Harris has now taken questions from the inside-the-Beltway press, in impromptu sessions, in a sit-down interview with CNN’s Dana Bash, with reporters at the National Association of Black Journalists convention, where Daniels was actually one of the questioners. But again and again these interviews have focused on process questions and restating opponents’ attacks and asking Harris to respond. In Dana Bash’s interview with Harris and Walz, the most focused questions were over whether or not Harris had “flip-flopped” on fracking and why Walz had said he and his wife used IVF rather than a related but distinct fertility treatment. In other words, they actually haven’t been very substantive at all. They are more confrontational, but absent a basis in policy particulars it’s not clear why that’s better than an at-length interview in which potential voters get a feel for who the candidate is and that discusses issues like abortion rights or jobs or foreign wars or immigration policy in ways that actually connect with people’s lives. The whole proposition becomes more a matter of candidate feats of strength for campaign gatekeepers than questions that are particularly substantive or ones that campaign reporters have an especial ability to address.

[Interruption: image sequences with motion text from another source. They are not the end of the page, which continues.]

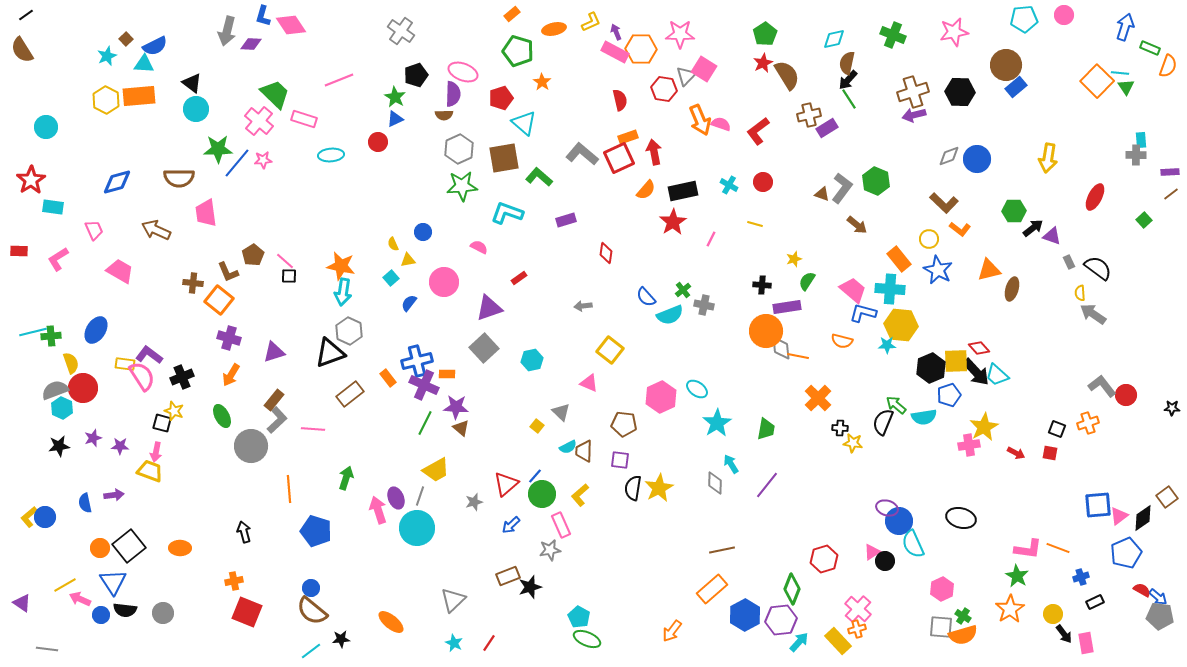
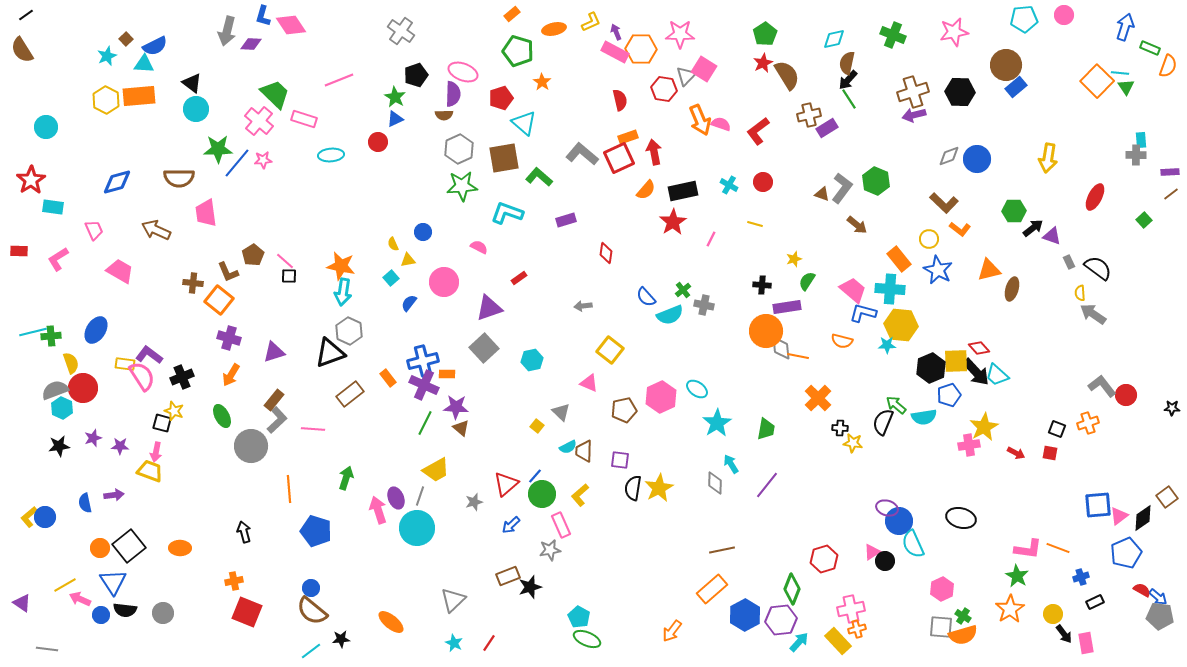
blue cross at (417, 361): moved 6 px right
brown pentagon at (624, 424): moved 14 px up; rotated 20 degrees counterclockwise
pink cross at (858, 609): moved 7 px left; rotated 36 degrees clockwise
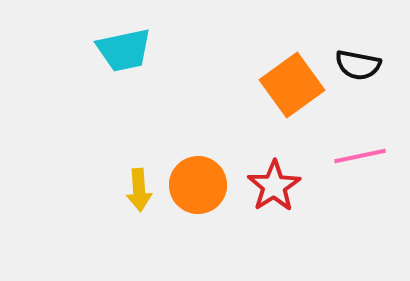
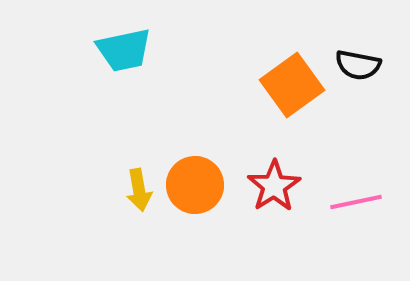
pink line: moved 4 px left, 46 px down
orange circle: moved 3 px left
yellow arrow: rotated 6 degrees counterclockwise
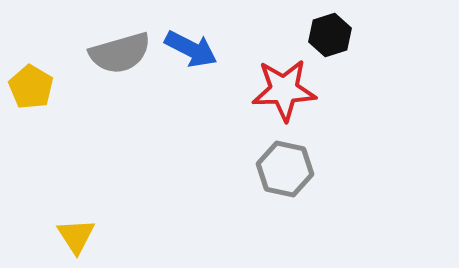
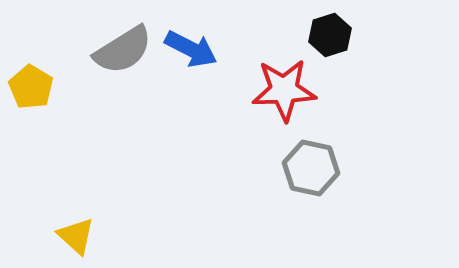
gray semicircle: moved 3 px right, 3 px up; rotated 16 degrees counterclockwise
gray hexagon: moved 26 px right, 1 px up
yellow triangle: rotated 15 degrees counterclockwise
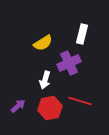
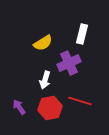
purple arrow: moved 1 px right, 1 px down; rotated 84 degrees counterclockwise
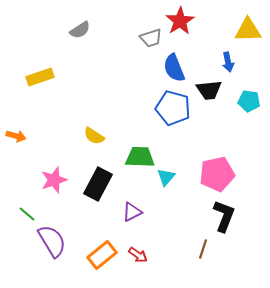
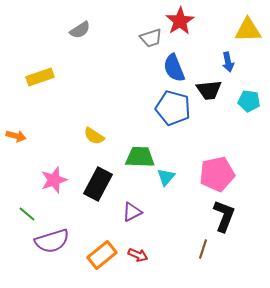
purple semicircle: rotated 104 degrees clockwise
red arrow: rotated 12 degrees counterclockwise
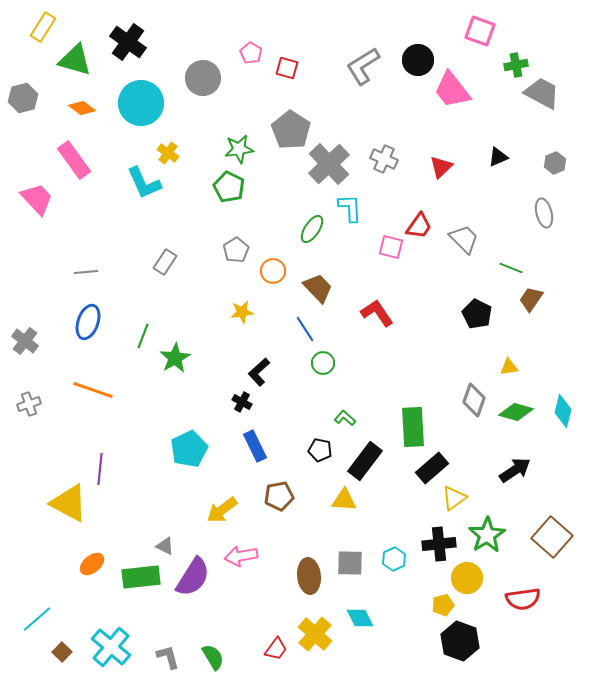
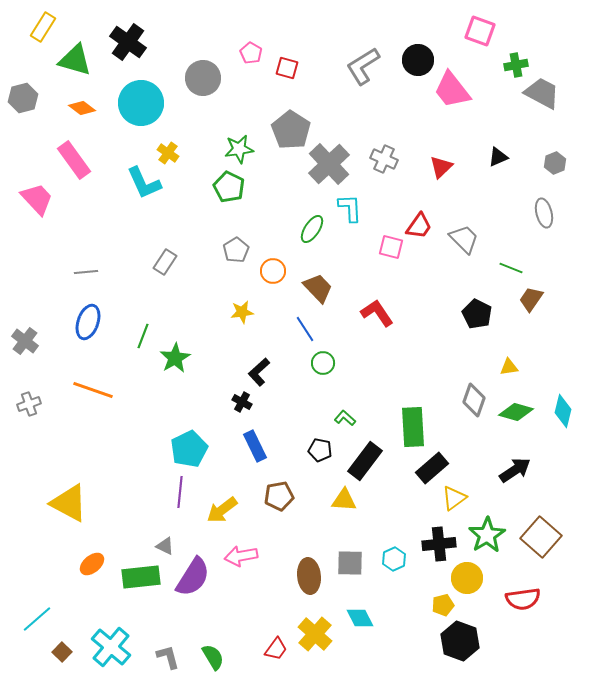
purple line at (100, 469): moved 80 px right, 23 px down
brown square at (552, 537): moved 11 px left
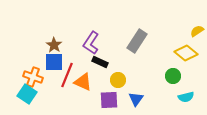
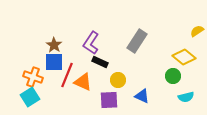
yellow diamond: moved 2 px left, 4 px down
cyan square: moved 3 px right, 3 px down; rotated 24 degrees clockwise
blue triangle: moved 6 px right, 3 px up; rotated 42 degrees counterclockwise
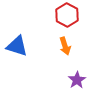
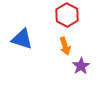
blue triangle: moved 5 px right, 7 px up
purple star: moved 4 px right, 14 px up
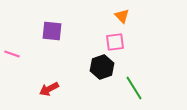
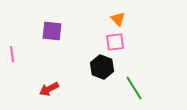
orange triangle: moved 4 px left, 3 px down
pink line: rotated 63 degrees clockwise
black hexagon: rotated 20 degrees counterclockwise
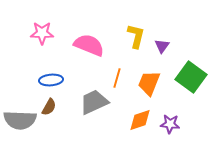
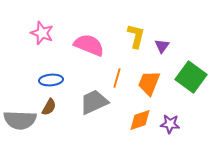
pink star: rotated 20 degrees clockwise
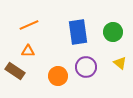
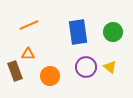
orange triangle: moved 3 px down
yellow triangle: moved 10 px left, 4 px down
brown rectangle: rotated 36 degrees clockwise
orange circle: moved 8 px left
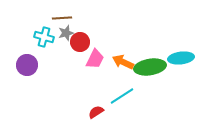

I should note here: I’m not picking on Dana Bash. Her interview is what we now expect from a major media interview. The problem isn’t the interviewer but the format, the genre of interview. Not only are these interviews not terribly valuable for the candidate; they’re not terribly valuable as journalism. You can tell your favored candidate to blow off the prestige MSM interviews guilt free.

Amen.

Bob Woodward is about to release a new book. I don’t intend to read it. Bob may be a genius at sniffing the inner lives of U.S. leaders, but he’s a dull, stiff, boring writer. Possibly the juiciest bit to come out is that in 2020, as the Covid pandemic was getting serious, Trump sent test kits to Putin for his personal use. He has also remained in touch with Putin these past four years. They’ve been on the phone with each other several times. No surprise there.